Bahkan, ada gejala seolah urusan pertanian bukan menjadi urusan generasi muda karena sekolah pertanian pun kalah "bergengsi" dibandingkan sekolah lain, seperti akuntansi, arsitektur, hukum, dan kedokteran. Tak pelak lagi Indonesia telah kehilangan 5,1 juta rumah tangga petani (BPS, 2013).

Kesejahteraan Petani

Target Indonesia menjadi lumbung pangan dunia seperti yang sudah diagendakan tahun lalu haruslah menjadi kenyataan.
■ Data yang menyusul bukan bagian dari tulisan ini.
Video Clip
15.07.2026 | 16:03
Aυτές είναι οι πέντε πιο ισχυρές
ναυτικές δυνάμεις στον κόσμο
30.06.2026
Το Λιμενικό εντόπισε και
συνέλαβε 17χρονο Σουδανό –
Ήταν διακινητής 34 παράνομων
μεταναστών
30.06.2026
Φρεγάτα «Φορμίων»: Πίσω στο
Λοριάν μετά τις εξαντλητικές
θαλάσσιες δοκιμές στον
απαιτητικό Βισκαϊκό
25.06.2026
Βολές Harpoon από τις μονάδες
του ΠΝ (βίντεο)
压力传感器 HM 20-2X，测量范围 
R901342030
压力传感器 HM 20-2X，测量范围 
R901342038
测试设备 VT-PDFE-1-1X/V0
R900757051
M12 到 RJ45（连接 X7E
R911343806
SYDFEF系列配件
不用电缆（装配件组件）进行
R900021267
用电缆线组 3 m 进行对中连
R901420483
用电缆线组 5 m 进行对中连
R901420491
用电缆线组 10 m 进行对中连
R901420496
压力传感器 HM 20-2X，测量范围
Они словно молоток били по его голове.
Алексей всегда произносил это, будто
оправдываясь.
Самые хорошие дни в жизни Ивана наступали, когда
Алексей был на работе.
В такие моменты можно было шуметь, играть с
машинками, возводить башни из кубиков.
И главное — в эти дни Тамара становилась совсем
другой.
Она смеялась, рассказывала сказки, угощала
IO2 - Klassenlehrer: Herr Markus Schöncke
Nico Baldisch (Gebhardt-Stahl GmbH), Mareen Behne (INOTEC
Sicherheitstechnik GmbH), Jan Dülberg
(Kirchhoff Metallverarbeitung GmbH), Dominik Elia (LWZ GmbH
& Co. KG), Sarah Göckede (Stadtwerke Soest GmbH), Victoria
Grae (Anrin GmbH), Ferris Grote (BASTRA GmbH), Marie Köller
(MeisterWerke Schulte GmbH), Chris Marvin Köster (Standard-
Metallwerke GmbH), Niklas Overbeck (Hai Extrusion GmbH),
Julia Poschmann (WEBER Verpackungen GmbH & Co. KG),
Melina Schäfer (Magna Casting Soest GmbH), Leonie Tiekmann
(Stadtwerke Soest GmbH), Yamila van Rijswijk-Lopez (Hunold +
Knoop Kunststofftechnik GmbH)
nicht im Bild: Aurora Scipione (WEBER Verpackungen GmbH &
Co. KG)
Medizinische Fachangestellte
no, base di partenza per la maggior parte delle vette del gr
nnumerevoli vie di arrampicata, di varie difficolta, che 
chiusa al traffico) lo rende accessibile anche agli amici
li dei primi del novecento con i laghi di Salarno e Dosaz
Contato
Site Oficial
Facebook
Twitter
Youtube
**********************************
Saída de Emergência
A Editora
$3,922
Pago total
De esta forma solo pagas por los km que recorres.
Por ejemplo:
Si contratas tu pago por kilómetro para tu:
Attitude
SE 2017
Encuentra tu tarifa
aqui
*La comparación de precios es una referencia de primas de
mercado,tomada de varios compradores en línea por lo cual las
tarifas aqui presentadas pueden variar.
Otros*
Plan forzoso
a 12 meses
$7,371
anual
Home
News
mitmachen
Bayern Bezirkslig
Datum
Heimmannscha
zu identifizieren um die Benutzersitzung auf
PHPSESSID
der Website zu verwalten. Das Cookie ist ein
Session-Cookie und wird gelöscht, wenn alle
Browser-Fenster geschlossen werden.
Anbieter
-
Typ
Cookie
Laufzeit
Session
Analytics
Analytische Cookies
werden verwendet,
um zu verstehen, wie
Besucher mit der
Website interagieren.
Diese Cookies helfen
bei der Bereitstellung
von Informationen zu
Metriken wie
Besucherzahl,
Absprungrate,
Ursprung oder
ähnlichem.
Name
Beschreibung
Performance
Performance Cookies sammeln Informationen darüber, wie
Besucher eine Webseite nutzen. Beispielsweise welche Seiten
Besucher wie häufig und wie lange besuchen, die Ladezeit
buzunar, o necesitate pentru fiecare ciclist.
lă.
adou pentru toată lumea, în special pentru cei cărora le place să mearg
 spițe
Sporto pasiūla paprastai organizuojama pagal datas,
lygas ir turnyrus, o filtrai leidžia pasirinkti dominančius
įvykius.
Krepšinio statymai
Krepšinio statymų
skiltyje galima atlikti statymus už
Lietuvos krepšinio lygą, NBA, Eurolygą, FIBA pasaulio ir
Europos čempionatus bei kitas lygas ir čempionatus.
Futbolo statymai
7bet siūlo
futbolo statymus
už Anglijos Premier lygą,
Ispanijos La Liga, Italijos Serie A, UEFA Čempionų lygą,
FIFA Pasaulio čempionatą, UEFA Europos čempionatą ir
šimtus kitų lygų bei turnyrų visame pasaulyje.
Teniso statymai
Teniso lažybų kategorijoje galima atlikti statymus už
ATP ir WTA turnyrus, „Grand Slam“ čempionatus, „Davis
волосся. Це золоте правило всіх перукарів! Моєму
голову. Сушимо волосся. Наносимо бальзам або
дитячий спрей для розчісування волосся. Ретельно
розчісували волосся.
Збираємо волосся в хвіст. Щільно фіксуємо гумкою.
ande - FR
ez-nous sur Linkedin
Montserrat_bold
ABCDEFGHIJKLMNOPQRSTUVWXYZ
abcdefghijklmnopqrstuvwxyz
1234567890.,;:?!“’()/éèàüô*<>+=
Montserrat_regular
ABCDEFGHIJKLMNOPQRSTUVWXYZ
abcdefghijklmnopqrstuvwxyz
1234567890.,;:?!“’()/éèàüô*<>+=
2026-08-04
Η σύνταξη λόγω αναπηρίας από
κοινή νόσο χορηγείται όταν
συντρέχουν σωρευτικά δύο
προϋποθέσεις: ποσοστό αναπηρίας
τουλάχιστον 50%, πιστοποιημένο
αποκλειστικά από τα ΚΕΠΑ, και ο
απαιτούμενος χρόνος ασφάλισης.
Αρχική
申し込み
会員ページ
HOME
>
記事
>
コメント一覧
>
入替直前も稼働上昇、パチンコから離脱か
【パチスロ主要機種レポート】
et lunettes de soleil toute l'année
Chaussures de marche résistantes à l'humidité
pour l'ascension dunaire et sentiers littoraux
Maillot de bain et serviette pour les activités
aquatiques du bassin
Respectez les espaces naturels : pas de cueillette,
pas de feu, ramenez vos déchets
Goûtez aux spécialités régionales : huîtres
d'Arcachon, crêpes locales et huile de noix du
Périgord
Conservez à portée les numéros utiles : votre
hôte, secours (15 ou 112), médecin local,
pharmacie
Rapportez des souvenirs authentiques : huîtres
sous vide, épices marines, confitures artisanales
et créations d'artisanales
Indonesia yang jumlah penduduknya urutan keempat terbesar di dunia, setelah China, India, dan Amerika Serikat butuh pangan yang beragam dalam jumlah yang amat besar.

Peningkatan produksi pangan yang kian melandai karena dipicu alih fungsi lahan dan dampak pemanasan global patut segera dirumuskan solusinya. Pembangunan pertanian di negeri agraris ini harus dapat membawa peningkatan kesejahteraan petani. Pada masa mendatang kemiskinan yang jadi potret kehidupan petani di perdesaan seharusnya tidak lagi terlihat di mata generasi muda.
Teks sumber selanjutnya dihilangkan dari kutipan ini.